**The data**.
* * *
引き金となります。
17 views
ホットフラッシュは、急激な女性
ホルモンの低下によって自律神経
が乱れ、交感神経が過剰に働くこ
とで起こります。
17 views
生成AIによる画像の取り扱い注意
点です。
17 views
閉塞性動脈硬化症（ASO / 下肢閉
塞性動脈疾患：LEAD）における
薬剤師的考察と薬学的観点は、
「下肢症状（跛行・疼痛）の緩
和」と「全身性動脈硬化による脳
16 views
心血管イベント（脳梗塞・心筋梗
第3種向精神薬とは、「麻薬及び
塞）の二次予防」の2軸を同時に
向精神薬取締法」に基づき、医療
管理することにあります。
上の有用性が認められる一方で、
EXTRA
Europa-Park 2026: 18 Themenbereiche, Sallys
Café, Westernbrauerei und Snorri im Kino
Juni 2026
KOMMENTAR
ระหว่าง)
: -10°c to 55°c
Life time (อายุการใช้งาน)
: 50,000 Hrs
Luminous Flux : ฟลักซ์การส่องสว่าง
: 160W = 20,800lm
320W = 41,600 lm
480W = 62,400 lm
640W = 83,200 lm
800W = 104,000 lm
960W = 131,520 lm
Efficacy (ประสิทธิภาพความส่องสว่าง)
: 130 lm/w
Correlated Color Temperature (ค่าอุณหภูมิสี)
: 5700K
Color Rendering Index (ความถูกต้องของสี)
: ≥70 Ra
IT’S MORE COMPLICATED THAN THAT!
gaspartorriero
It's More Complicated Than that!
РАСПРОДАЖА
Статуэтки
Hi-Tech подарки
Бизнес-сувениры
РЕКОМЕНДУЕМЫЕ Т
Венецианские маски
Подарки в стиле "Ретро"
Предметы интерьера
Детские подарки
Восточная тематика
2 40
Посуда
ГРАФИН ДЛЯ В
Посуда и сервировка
* * *
**Exercise**. Every entry above, from first to last, should be repeated exactly.

**Solved exercise**.
引き金となります。
17 views
ホットフラッシュは、急激な女性
ホルモンの低下によって自律神経
が乱れ、交感神経が過剰に働くこ
とで起こります。
17 views
生成AIによる画像の取り扱い注意
点です。
17 views
閉塞性動脈硬化症（ASO / 下肢閉
塞性動脈疾患：LEAD）における
薬剤師的考察と薬学的観点は、
「下肢症状（跛行・疼痛）の緩
和」と「全身性動脈硬化による脳
16 views
心血管イベント（脳梗塞・心筋梗
第3種向精神薬とは、「麻薬及び
塞）の二次予防」の2軸を同時に
向精神薬取締法」に基づき、医療
管理することにあります。
上の有用性が認められる一方で、
EXTRA
Europa-Park 2026: 18 Themenbereiche, Sallys
Café, Westernbrauerei und Snorri im Kino
Juni 2026
KOMMENTAR
ระหว่าง)
: -10°c to 55°c
Life time (อายุการใช้งาน)
: 50,000 Hrs
Luminous Flux : ฟลักซ์การส่องสว่าง
: 160W = 20,800lm
320W = 41,600 lm
480W = 62,400 lm
640W = 83,200 lm
800W = 104,000 lm
960W = 131,520 lm
Efficacy (ประสิทธิภาพความส่องสว่าง)
: 130 lm/w
Correlated Color Temperature (ค่าอุณหภูมิสี)
: 5700K
Color Rendering Index (ความถูกต้องของสี)
: ≥70 Ra
IT’S MORE COMPLICATED THAN THAT!
gaspartorriero
It's More Complicated Than that!
РАСПРОДАЖА
Статуэтки
Hi-Tech подарки
Бизнес-сувениры
РЕКОМЕНДУЕМЫЕ Т
Венецианские маски
Подарки в стиле "Ретро"
Предметы интерьера
Детские подарки
Восточная тематика
2 40
Посуда
ГРАФИН ДЛЯ В
Посуда и сервировка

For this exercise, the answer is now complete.